Problem » Retype all of the data. Every line must match exactly.

Provided information »
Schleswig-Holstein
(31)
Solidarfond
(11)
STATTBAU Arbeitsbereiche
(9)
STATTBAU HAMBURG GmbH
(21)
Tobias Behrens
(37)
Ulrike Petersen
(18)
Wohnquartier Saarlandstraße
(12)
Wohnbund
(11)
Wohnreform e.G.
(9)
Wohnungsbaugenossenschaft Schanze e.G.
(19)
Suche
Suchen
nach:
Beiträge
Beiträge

The completed task »
Schleswig-Holstein
(31)
Solidarfond
(11)
STATTBAU Arbeitsbereiche
(9)
STATTBAU HAMBURG GmbH
(21)
Tobias Behrens
(37)
Ulrike Petersen
(18)
Wohnquartier Saarlandstraße
(12)
Wohnbund
(11)
Wohnreform e.G.
(9)
Wohnungsbaugenossenschaft Schanze e.G.
(19)
Suche
Suchen
nach:
Beiträge
Beiträge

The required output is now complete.